___ Excerpted passage
Grand News Asia Close

Thailand Must Honour International Boundaries, Not Unilateral Claims

ដោយ៖ Morm Sokun ​​ | 11 ម៉ោងមុន English ទស្សនៈ-Opinion 1032
Thailand Must Honour International Boundaries, Not Unilateral Claims The boundary lines of a unilaterally drawn Thai map show that Khnar (K’nar) Temple is located in Cambodia. Supplied.

#Opinion

International borders cannot be rewritten by political convenience, military occupation or unilateral cartography. They derive their legitimacy from treaties, internationally recognised boundary instruments and the rule of law. That principle is essential not only for Cambodia and Thailand but for the stability of the international order itself.

The Cambodia–Thailand boundary was not created yesterday. It was established more than a century ago through the Franco-Siamese Treaties of 1904 and 1907, the work of the Franco-Siamese Boundary Delimitation Commission, official boundary records and the internationally recognised 1:200,000-scale maps. These instruments collectively defined a legally recognised international boundary that has long been accepted under international law.

Yet today, Thailand increasingly seeks to rely on unilateral actions and domestically produced maps to challenge that settled boundary. The irony is striking.
______
Study questions |
1. According to the opinion piece on the Cambodia–Thailand boundary, which treaties established that boundary?
2. Reproduce the part of the opinion piece that opens with the words containing "International borders cannot" and closes with "international order itself.".
___ Excerpted records
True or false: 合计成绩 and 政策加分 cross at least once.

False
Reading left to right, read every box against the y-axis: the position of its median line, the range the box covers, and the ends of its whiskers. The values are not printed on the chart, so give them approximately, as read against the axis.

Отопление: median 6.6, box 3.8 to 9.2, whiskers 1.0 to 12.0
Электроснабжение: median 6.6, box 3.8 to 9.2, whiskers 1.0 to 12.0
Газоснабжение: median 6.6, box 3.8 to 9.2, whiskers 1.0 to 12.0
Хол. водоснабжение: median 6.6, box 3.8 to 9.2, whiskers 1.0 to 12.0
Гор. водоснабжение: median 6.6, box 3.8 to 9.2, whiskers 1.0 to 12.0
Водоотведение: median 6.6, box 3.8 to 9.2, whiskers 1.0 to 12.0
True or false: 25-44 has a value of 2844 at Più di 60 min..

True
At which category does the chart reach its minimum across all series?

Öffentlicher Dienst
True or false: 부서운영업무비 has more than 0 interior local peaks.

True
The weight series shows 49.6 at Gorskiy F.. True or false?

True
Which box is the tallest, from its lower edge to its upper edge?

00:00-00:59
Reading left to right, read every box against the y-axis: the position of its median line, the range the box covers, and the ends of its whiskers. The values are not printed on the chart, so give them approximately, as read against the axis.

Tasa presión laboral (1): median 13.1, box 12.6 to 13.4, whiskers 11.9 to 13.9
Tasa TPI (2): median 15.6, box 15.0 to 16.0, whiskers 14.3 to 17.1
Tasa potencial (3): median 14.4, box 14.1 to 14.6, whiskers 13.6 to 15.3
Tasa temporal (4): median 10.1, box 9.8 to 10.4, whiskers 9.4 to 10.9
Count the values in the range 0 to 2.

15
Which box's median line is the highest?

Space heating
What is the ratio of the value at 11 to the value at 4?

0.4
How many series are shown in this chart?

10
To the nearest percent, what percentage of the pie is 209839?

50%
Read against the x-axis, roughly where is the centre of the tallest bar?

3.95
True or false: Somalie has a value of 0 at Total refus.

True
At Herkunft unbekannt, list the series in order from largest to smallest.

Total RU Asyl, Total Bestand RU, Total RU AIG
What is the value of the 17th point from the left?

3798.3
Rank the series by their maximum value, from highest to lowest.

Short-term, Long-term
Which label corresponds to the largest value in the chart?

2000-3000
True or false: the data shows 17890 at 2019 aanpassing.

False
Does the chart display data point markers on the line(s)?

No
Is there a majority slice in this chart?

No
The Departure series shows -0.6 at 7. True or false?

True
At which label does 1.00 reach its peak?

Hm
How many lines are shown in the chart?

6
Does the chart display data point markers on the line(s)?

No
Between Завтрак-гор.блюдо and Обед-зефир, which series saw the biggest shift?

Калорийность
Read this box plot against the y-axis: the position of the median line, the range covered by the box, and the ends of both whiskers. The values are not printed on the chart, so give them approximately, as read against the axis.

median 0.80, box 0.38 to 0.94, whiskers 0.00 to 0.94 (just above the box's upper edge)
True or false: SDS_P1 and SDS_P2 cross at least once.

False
______
Solutions by task |
1. The Franco-Siamese Treaties of 1904 and 1907.

2.
International borders cannot be rewritten by political convenience, military occupation or unilateral cartography. They derive their legitimacy from treaties, internationally recognised boundary instruments and the rule of law. That principle is essential not only for Cambodia and Thailand but for the stability of the international order itself.